The BERT training is done in two macros: Pre-training and Fine-tuning. This is a look at Pre-training.
Before getting to Pre-training though, I want to cover the Input/Output representations. The input representation for the model was chosen so they could flexibly address a number of NLP tasks, being able to unambiguously define both a single sentence and a pair of sentences with a separator. This is important for a language model, because it needs to be able to reason at the connection between sentences.
Each sequence always starts with the special classification token [CLS]
. This is used downstream also for the vector used in classification tasks (ie Correct-Next-Sentence or Not).
Each sequence is modeled using WordPiece embedding with a 30k token vocab. Sentence pairs are packed together in two ways: first, separated by [SEP]
token, second by the added learned embedding to every token differentiating between sentence A
and B
.
BERT’s input representation is shown in Fig2 below.
Pre-training
Task #1: Masked LM
BERT has an advantage because it is ready to accept the masked tokens because of the parallel architecture. Thus BERT is trained with a deep bidirectional representation by simply masking some percentage (15%) of the input tokens at random, then lean on the prediction of those masked tokens. This masked process is referred in literature as a Cloze task, but here they refer to it as a “masked LM” (MLM). The final hidden vectors corresponding to the mask tokens are fed into an output softmax over the vocabulary.
Although the [MASK]
token allows for a bidirectional pre-trained model, a downside, is the mismatch of pre-training and fine-tuning because the [MASK]
token does not appear in normal language. Thus they use some techniques to mitigate this issue.
Task #2: Next Sentence Prediction (NSP)
Many important downstream tasks require an understanding of the relationship between sentences, not just the relationship of words within a sentence.

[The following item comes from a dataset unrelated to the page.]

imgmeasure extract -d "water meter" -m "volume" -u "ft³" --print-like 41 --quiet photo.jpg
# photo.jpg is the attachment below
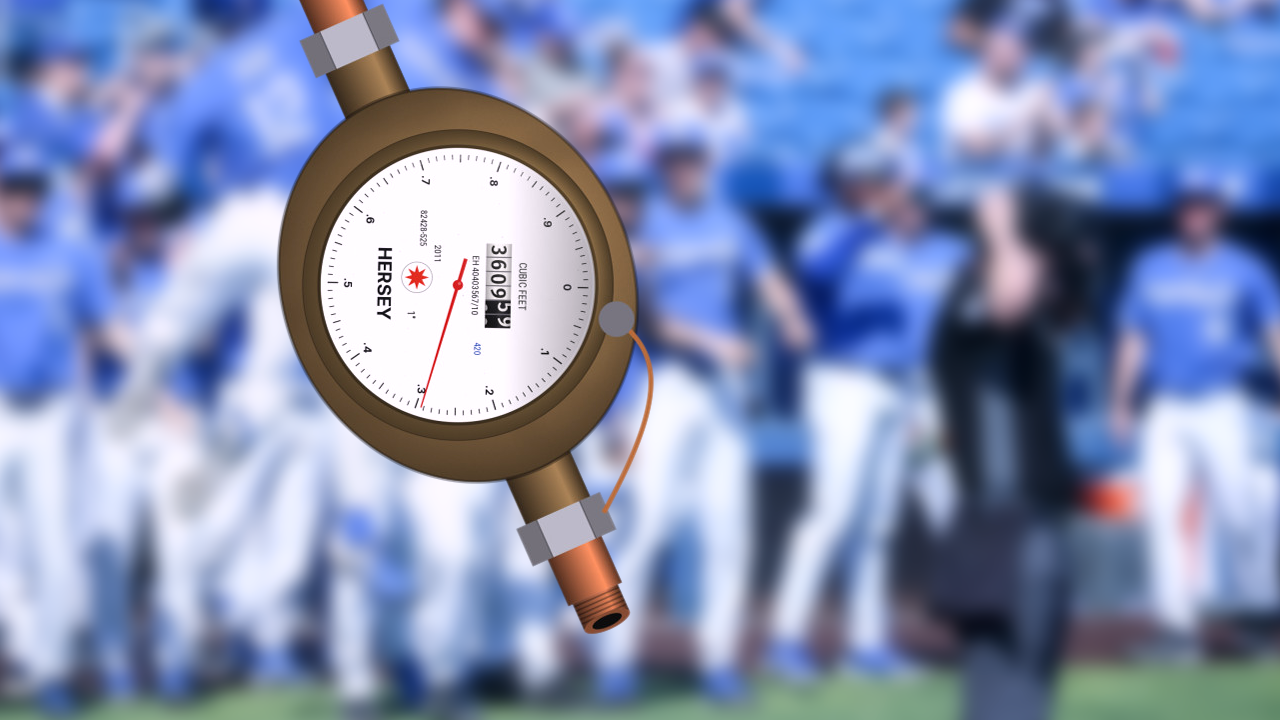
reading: 360959.29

Thus the second part of pre-training involves training a binarized next sentence prediction task that can be trivially generated from any monolingual corpus. Thus they train on a collection of sentence pairs, some which occur consecutively in a document while others do not, and the model is trained on if sentence B
is classified as IsNext
or NotNext
.
Pretraining data
BERT is pre-trained with both BooksCorpus (800M words) and English Wikipedia (2.5B words). BERT requires the document-level corpus in order to train with NSP.